▶ **Description of the task**:
Starting at the line that contains "collectors: G. Tate" and ending at the last line of the rows, write out those lines again with "locality" changed to "site". Leave everything else unchanged.

▶ **Input rows**:
## BEGIN
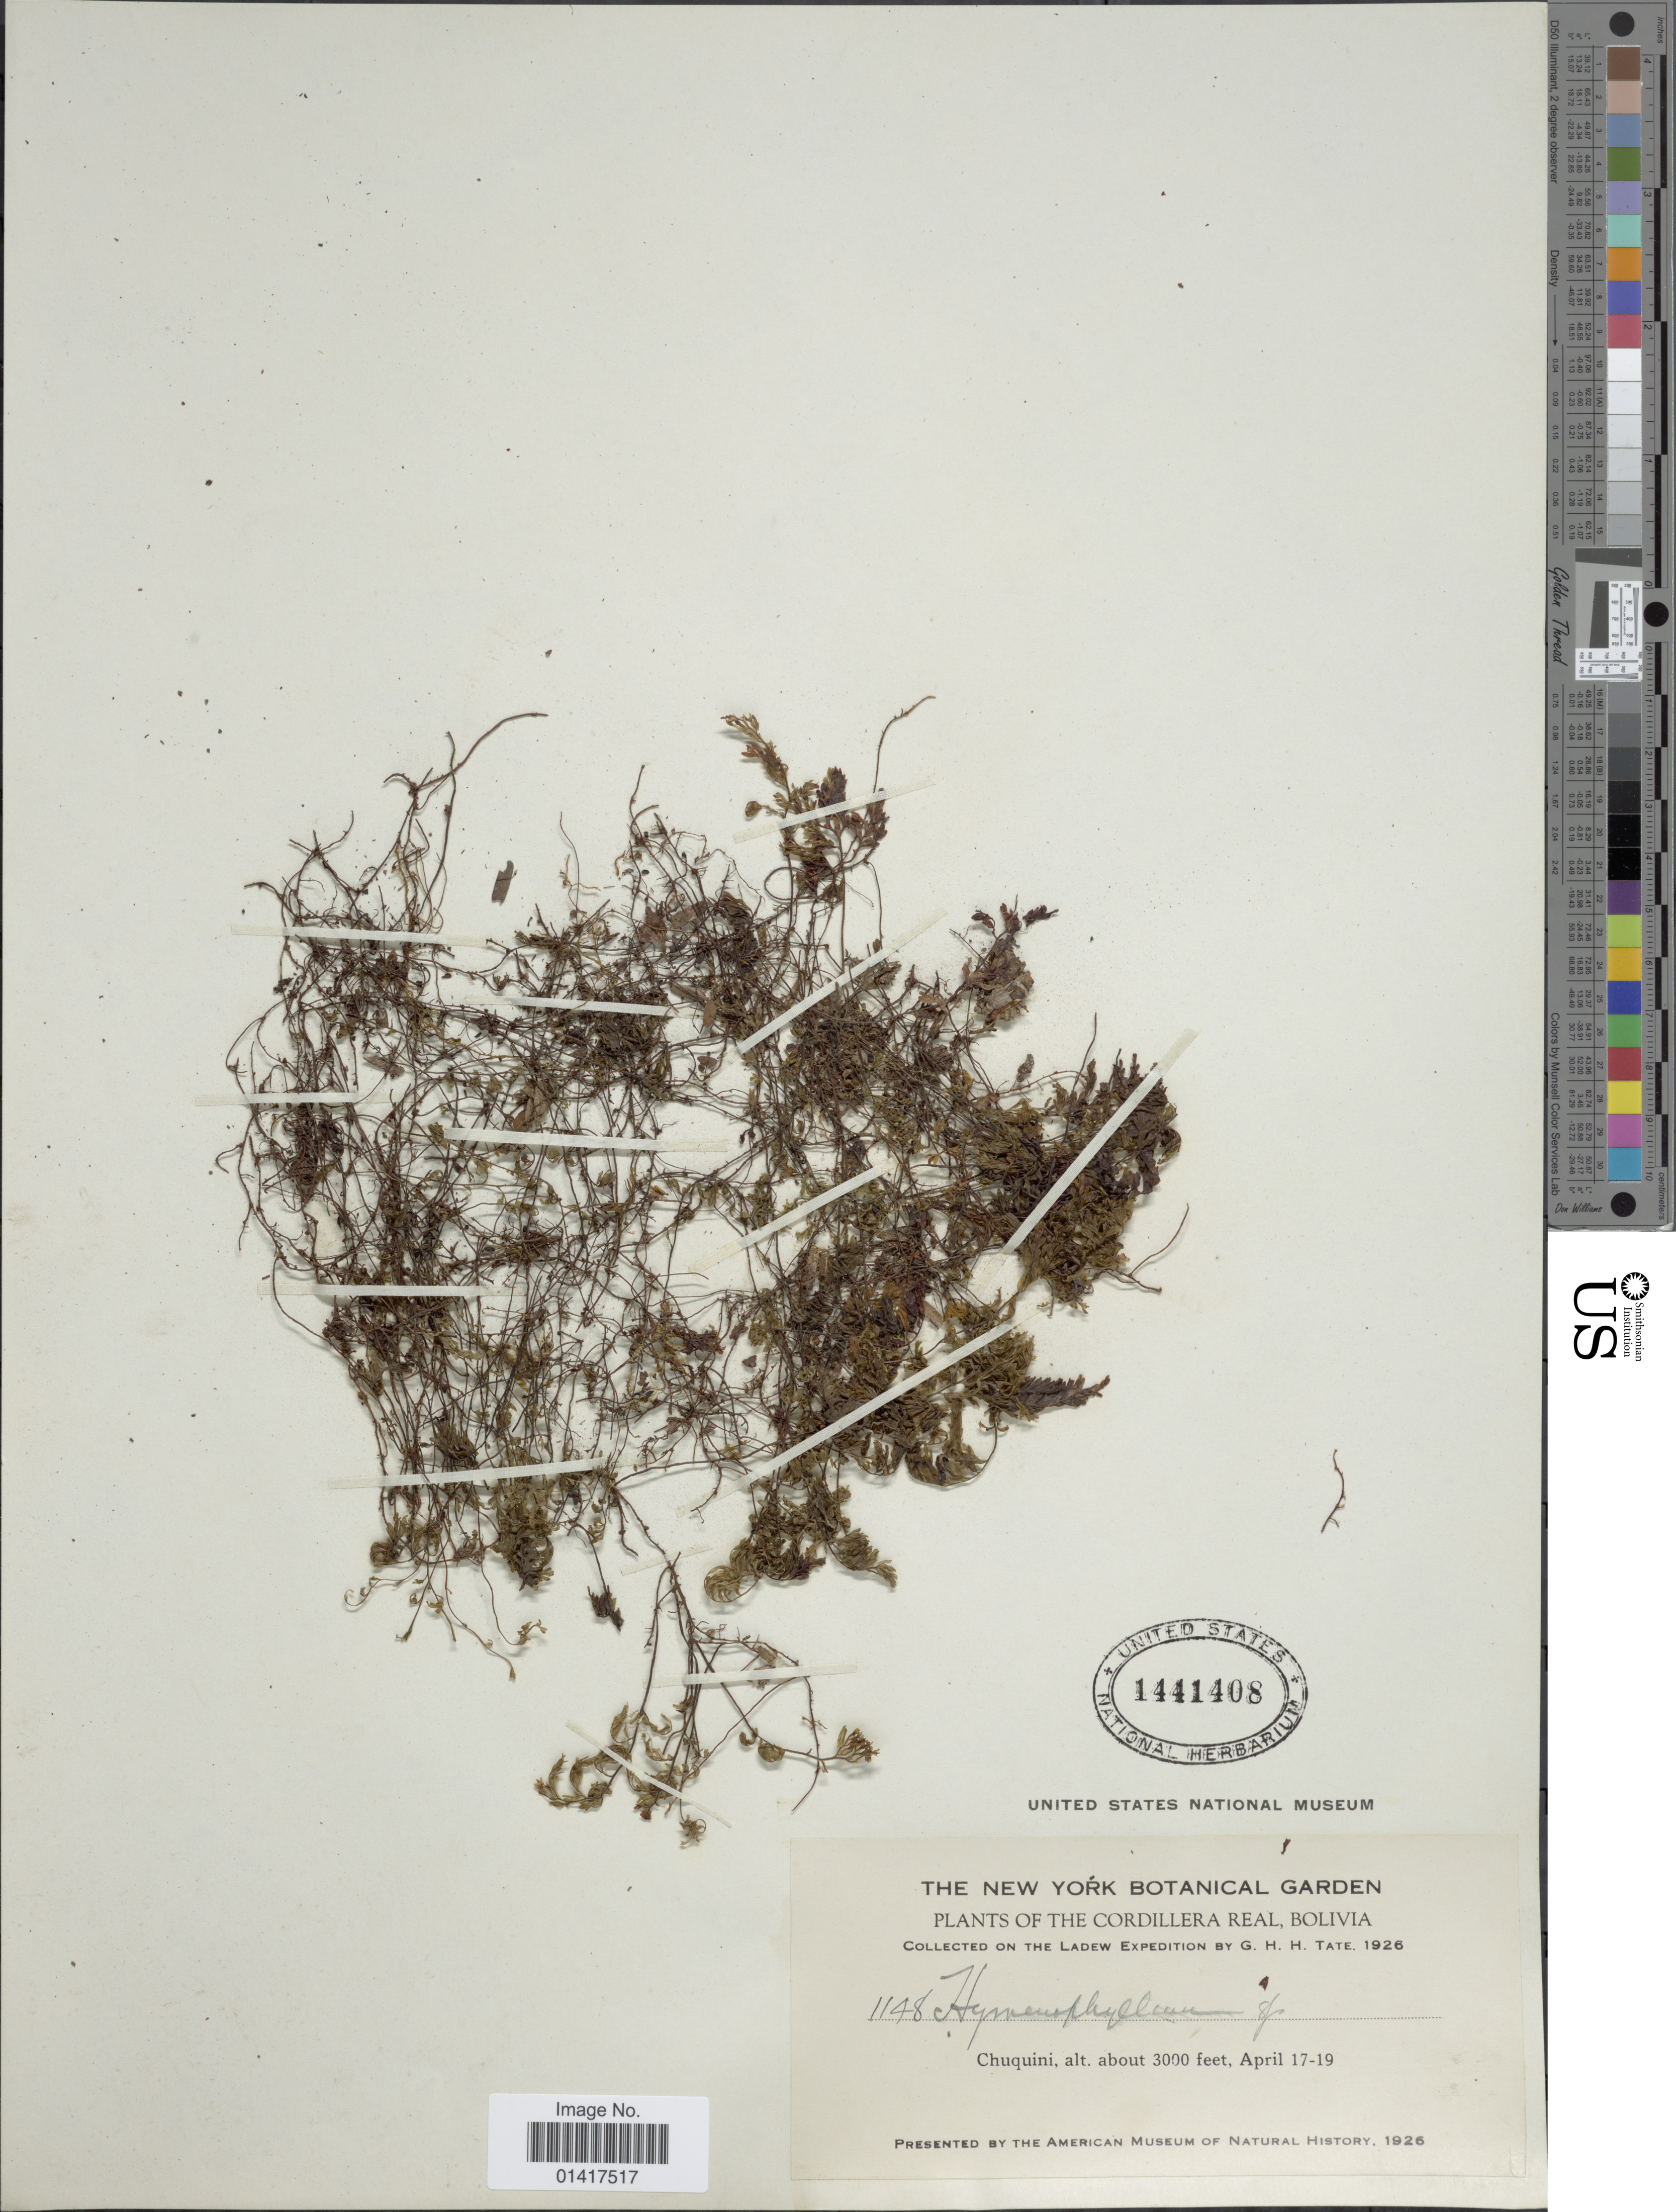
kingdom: Plantae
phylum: Tracheophyta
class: Polypodiopsida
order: Hymenophyllales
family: Hymenophyllaceae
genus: Hymenophyllum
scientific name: Hymenophyllum sp.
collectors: G. Tate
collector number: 1148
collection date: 1926-04-17/1926-04-19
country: Bolivia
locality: The Cordillera Real. Chuquini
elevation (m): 914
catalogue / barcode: US 1441408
## END
▶ **Problem solution**:
collectors: G. Tate
collector number: 1148
collection date: 1926-04-17/1926-04-19
country: Bolivia
site: The Cordillera Real. Chuquini
elevation (m): 914
catalogue / barcode: US 1441408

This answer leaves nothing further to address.